Margin cushion insufficient for decline in volumes! - Hero MotoCorp Q3 Review
Hero MotoCorp (HMCL) reported a mixed performance in Q3FY23. EBITDA margins for the quarter came in at 11.5%, up 10 bps QoQ. The company witnessed a 250 bps gross margins expansion on a QoQ basis. The benefits, however, were negated by higher other expenses, which were up 173 bps QoQ at 12.3% of sales as well as higher employee costs, which were at 6.8% of sales, up 70 bps QoQ.

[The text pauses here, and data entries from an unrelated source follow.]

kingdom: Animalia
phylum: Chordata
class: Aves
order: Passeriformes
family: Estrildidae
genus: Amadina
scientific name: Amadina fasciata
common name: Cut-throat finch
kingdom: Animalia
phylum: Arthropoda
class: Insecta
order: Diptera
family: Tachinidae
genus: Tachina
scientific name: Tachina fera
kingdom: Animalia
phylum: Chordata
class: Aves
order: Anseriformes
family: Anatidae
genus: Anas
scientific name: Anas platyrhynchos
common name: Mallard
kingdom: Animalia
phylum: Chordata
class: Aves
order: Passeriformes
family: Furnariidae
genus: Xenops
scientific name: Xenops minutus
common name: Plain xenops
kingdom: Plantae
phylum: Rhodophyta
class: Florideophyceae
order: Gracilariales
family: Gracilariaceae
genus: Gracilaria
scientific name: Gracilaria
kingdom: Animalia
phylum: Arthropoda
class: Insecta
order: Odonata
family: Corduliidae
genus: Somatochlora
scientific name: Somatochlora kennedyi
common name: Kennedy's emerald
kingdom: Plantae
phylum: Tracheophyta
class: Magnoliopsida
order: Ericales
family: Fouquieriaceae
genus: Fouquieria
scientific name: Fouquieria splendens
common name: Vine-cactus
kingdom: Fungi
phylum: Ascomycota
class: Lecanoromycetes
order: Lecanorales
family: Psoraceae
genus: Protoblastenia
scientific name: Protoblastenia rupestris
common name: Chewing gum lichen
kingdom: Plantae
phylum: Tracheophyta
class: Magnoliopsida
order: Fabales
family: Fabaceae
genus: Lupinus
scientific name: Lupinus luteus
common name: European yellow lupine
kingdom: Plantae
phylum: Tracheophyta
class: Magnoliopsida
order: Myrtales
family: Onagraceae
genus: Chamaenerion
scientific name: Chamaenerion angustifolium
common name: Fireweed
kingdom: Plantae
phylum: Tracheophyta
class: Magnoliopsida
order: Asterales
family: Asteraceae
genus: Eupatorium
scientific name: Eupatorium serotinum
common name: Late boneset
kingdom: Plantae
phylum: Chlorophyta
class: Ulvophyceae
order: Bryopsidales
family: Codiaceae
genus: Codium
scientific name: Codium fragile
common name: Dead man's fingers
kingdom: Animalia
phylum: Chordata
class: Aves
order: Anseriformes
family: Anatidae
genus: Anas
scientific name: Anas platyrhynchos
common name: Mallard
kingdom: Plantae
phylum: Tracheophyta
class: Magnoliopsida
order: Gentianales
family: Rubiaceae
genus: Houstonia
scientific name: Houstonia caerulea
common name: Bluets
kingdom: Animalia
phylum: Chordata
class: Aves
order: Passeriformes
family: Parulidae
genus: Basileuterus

In Q3FY23, for HMCL, total operating income was at Rs 8,031 crore, down 11.5% QoQ with average selling price (ASP) coming in at Rs 64,782/unit, up 1.9% QoQ – the real surprise for the quarter amid adverse product mix. Sales volumes in Q3FY23 were at 12.4 lakh units, down 12.3% QoQ. EBITDA in Q3FY23 was at Rs 924 crore with consequent PAT at Rs 711 crore, flat QoQ (supported by higher other income). The company also declared an interim dividend of Rs 65/share with record date for the same set as February 17, 2023.
Hero MotoCorp is the market leader in the domestic 2-W space with 34.5% market share as of FY22. The segment, however, is witnessing faster than anticipated shift towards electrification. HMCL is approaching EV space through both organic as well as inorganic routes. Organic route includes its captive electric-2-W i.e. VIDA V1 Plus & VIDA V1 Pro under VIDA brand, which were launched recently at ex showroom price of Rs 1.45 lakh and 1.59 lakh, respectively, which we believe to be an expensive proposition in terms of initial cost of acquisition from a customer standpoint. On the inorganic front, it is approaching electrification though its investments in Ather Energy (manufacturer of EV scooters) with targets of achieving revenue of ~US$1 billion in CY23 and turn profitable in next few years along with investment in Gogoro for battery swapping offerings/technology. Overall, we await more lucrative offering from the company in EV space along with meaningful recovery in volumes before turning decisively positive on the stock. At the current market price, it trades at reasonable valuations of ~19-20x PE on trailing basis and ~14-15x PE on forward basis with healthy ~20% return ratios and ~75% dividend payouts (dividend yield at ~4%).